Yet more evidence that Australia's property market is headed for a fall – lending to property investors fell 6.1% in October, with owner-occupied approvals rising 0.4%, according to today's data from the Australian Bureau of Statistics (ABS)
The total value of housing finance was also down 2% for the month of October, compared to September, but the falloff in investor lending is very noticeable as this chart demonstrates.
Macquarie's head of Australian economics James McIntyre has told Fairfax Media that the value of loans approved to investors is now the weakest since June 2014. Mr McIntyre says investor participation has dropped close to 15%, since peaking in April.

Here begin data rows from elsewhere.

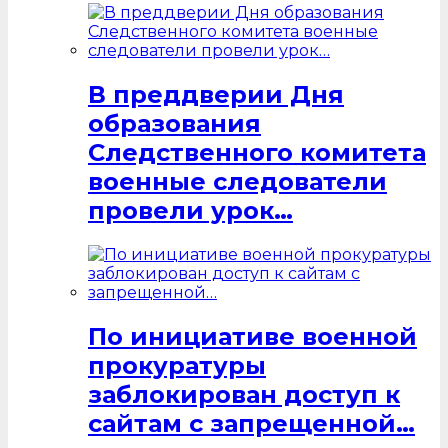
В преддверии Дня
образования
Следственного комитета
военные следователи
провели урок…
По инициативе военной
прокуратуры
заблокирован доступ к
сайтам с запрещенной…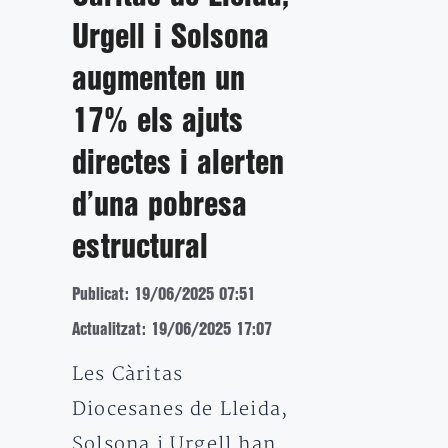
Urgell i Solsona
augmenten un
17% els ajuts
directes i alerten
d’una pobresa
estructural
Publicat: 19/06/2025 07:51
Actualitzat: 19/06/2025 17:07
Les Càritas
Diocesanes de Lleida,
Solsona i Urgell han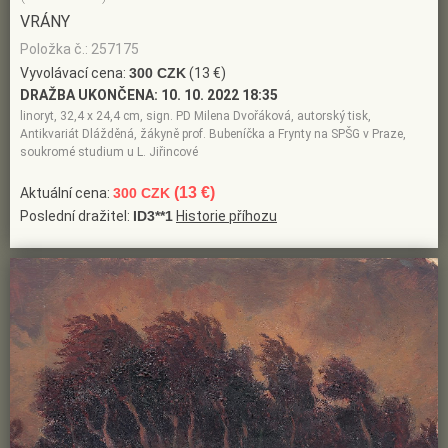
VRÁNY
Položka č.: 257175
Vyvolávací cena:
300 CZK
(13 €)
DRAŽBA UKONČENA:
10. 10. 2022 18:35
linoryt, 32,4 x 24,4 cm, sign. PD Milena Dvořáková, autorský tisk,
Antikvariát Dlážděná, žákyně prof. Bubeníčka a Frynty na SPŠG v Praze,
soukromé studium u L. Jiřincové
(13 €)
Aktuální cena:
300 CZK
Poslední dražitel:
ID3**1
Historie příhozu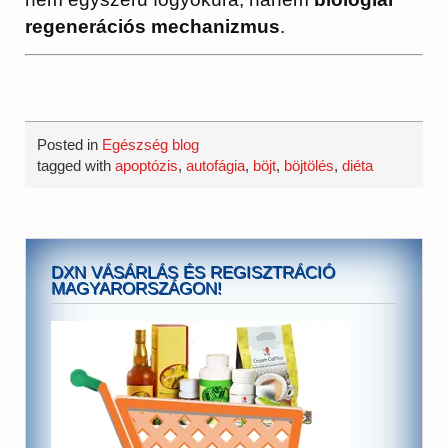
regenerációs mechanizmus
.
Posted in
Egészség blog
tagged with
apoptózis
,
autofágia
,
böjt
,
böjtölés
,
diéta
DXN VÁSÁRLÁS ÉS REGISZTRÁCIÓ
MAGYARORSZÁGON!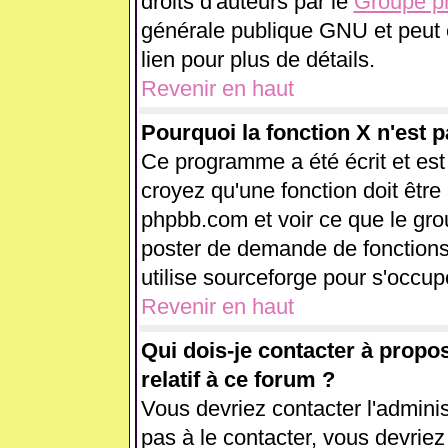
droits d'auteurs par le
Groupe 
générale publique GNU et peut êt
lien pour plus de détails.
Revenir en haut
Pourquoi la fonction X n'est p
Ce programme a été écrit et es
croyez qu'une fonction doit être 
phpbb.com et voir ce que le gr
poster de demande de fonctions
utilise sourceforge pour s'occup
Revenir en haut
Qui dois-je contacter à propo
relatif à ce forum ?
Vous devriez contacter l'adminis
pas à le contacter, vous devrie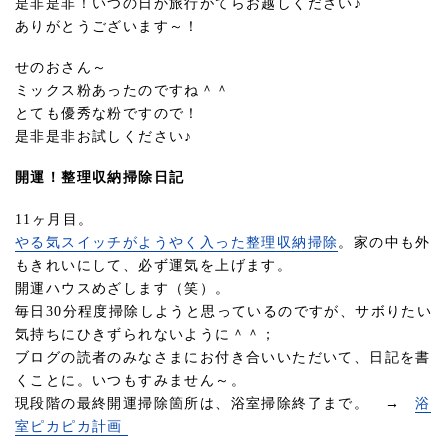
是非是非！いつの日か旅行がてらお越しください♪
ありがとうございます～！
せのおさん～
ミックス粉あったのですね＾＾
とても優秀な粉ですので！
是非是非お試しください♪
開運！整理収納掃除日記
11ヶ月目。
やる気スイッチがようやく入った整理収納掃除
。家の中も外
もきれいにして、必ず運気を上げます。
開運ハウスめざします（笑）。
毎日30分程度掃除しようと思っているのですが、サボりたい
気持ちにひきずられないように＾＾；
ブログの読者のみなさまにお付き合いいただいて、日記を書
くことに。いつもすみません～。
現段階の最終開運掃除箇所は、浴室掃除終了まで。 →
浴
室ピカピカ計画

That's all thanks to the banking regulator, the Australian Prudential Regulation Authority (APRA) and the Reserve Bank of Australia. APRA warned the big four banks Australia and New Zealand Banking Group (ASX: ANZ), Commonwealth Bank of Australia (ASX: CBA), National Australia Bank Ltd (ASX: NAB) and Westpac Banking Corp (ASX: WBC) about allowing investor lending to rise more than 10% each month, as it threatened to get out of control.
The banks responded with higher deposit requirements and raised interest rates on investor property loans above that of owner-occupiers. Clearly, investors have been discouraged from the property market – and it's working.
The only problem is that the withdrawal of many investors from the market is pushing house prices and auction clearance rates down. Home sellers will have to adjust to the new reality, which is lower prices than they may have expected.
Foolish takeaway
You could reasonably expect property prices to fall moderately from here – like they did in 2011 and 2008/09 when Sydney's median house prices fell 14.5% and 13.9% respectively. Low-interest rates could act as a base to prevent property prices from crashing – subject to no external shocks.